Request: Please write out the entries word for word, from the first line up to and including the line that contains "What is the label".

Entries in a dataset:
"""
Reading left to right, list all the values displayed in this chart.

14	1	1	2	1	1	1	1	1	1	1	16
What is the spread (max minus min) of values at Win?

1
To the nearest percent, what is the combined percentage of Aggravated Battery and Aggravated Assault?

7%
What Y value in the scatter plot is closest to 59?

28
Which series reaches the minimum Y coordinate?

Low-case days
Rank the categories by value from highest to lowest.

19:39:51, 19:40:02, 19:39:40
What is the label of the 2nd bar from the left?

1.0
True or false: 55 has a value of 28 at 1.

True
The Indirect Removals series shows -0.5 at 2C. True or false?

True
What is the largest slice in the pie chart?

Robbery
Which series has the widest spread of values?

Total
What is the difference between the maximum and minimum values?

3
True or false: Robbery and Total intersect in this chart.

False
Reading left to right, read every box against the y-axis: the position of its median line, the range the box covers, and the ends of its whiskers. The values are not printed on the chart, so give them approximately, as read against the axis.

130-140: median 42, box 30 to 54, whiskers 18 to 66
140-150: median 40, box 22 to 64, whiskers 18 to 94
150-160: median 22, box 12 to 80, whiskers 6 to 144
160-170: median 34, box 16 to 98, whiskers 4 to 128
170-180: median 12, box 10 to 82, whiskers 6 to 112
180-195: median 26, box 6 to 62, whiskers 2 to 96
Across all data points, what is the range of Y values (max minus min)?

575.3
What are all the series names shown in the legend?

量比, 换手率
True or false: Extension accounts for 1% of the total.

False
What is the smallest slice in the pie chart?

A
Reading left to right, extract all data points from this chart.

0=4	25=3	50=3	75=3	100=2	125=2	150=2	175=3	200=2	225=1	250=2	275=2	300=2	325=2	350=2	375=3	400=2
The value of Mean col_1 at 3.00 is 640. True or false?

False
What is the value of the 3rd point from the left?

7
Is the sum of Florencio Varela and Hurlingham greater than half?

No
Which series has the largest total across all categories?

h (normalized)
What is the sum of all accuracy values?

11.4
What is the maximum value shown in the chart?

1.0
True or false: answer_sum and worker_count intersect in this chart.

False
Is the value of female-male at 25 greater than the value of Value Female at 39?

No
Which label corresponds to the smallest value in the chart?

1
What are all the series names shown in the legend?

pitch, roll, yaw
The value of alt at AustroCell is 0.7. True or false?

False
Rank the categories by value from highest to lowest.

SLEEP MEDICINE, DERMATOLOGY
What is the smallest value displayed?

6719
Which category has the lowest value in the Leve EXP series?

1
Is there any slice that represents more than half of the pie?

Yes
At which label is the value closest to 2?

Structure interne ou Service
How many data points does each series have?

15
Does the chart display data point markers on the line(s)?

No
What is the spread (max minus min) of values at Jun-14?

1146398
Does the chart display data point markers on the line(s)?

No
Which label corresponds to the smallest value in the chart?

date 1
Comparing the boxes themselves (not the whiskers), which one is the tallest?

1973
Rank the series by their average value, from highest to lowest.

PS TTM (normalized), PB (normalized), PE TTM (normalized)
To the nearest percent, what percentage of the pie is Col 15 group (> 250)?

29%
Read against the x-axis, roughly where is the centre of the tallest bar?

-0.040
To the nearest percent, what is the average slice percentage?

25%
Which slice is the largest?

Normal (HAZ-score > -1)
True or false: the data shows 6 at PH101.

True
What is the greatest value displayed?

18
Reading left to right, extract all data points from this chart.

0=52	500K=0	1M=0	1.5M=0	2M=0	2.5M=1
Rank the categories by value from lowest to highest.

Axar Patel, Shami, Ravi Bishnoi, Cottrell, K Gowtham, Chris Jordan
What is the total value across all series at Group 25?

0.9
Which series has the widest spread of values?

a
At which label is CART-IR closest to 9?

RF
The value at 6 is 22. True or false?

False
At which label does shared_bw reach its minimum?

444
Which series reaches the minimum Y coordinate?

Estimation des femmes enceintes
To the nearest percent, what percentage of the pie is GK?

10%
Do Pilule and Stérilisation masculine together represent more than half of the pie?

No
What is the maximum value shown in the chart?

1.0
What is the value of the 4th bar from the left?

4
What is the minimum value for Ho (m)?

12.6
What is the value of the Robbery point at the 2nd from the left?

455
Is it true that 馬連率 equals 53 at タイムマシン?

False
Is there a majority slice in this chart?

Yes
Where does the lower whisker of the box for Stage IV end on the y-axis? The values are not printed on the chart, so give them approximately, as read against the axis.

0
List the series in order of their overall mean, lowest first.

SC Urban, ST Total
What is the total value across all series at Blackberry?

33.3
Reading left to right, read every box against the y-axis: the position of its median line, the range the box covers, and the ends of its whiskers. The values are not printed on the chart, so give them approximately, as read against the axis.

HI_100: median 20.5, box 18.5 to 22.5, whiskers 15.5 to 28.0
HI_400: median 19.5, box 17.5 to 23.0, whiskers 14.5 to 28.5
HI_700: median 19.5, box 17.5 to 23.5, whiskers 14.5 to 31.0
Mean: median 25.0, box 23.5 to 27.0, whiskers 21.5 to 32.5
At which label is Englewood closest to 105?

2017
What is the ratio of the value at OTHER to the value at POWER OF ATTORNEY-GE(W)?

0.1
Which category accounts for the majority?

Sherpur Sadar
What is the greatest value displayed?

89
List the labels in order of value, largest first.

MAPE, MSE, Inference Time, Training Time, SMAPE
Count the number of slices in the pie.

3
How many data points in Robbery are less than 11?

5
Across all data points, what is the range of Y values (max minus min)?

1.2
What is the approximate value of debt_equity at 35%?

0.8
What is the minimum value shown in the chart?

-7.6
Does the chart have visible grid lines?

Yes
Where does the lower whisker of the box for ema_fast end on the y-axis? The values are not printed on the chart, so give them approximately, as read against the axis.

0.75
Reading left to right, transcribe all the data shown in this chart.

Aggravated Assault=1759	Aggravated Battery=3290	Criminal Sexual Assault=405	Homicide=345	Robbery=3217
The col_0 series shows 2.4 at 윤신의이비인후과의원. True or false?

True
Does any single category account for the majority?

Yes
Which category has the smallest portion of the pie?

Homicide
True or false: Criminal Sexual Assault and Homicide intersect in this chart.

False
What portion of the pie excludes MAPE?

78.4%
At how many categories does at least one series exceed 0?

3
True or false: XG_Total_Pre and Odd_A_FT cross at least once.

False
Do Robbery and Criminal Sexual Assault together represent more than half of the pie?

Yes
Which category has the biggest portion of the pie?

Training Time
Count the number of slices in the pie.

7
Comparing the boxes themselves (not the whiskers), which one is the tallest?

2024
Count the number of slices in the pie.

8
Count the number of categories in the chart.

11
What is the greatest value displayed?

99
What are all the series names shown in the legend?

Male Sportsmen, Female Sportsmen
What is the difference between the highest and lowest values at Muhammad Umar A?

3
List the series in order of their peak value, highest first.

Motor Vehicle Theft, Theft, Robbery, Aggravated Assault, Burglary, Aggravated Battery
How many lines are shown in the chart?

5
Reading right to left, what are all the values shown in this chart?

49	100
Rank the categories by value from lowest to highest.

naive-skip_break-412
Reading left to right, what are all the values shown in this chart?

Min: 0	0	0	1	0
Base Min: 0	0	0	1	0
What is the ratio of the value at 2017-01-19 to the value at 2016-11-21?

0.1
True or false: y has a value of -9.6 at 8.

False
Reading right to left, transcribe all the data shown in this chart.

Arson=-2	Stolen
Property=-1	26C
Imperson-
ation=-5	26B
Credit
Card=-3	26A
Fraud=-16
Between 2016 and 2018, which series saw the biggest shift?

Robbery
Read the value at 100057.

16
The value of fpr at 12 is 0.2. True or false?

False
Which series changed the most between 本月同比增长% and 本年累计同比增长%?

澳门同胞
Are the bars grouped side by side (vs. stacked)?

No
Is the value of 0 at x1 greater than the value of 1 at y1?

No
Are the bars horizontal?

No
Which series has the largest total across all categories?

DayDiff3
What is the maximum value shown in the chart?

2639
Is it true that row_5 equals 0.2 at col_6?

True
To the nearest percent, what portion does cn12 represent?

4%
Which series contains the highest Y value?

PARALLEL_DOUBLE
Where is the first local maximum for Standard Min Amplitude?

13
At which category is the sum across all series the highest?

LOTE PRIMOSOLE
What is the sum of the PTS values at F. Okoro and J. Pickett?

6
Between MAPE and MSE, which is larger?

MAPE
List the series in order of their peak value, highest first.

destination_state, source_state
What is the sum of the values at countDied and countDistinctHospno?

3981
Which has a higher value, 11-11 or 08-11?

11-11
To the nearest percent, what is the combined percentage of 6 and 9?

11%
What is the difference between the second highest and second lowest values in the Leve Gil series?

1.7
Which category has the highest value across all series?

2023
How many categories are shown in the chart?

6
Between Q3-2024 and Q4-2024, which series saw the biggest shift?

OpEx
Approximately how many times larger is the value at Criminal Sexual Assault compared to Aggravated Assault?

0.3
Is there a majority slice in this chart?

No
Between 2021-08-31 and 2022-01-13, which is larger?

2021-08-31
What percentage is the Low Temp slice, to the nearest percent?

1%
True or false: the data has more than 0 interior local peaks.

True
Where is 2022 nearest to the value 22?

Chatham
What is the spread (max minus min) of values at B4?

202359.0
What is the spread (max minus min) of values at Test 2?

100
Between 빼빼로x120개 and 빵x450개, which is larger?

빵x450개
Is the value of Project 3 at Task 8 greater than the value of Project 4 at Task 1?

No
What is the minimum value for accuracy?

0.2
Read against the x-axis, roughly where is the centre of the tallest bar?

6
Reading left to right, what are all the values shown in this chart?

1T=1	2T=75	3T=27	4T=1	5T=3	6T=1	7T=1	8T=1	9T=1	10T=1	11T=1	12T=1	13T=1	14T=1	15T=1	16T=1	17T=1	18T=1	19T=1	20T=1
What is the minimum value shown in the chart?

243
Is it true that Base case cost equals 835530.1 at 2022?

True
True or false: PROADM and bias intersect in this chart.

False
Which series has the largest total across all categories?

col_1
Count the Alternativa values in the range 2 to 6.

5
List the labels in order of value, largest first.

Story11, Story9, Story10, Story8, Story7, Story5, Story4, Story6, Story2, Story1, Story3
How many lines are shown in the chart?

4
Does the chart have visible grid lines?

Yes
"""
Exercise solution:
Reading left to right, list all the values displayed in this chart.

14	1	1	2	1	1	1	1	1	1	1	16
What is the spread (max minus min) of values at Win?

1
To the nearest percent, what is the combined percentage of Aggravated Battery and Aggravated Assault?

7%
What Y value in the scatter plot is closest to 59?

28
Which series reaches the minimum Y coordinate?

Low-case days
Rank the categories by value from highest to lowest.

19:39:51, 19:40:02, 19:39:40
What is the label of the 2nd bar from the left?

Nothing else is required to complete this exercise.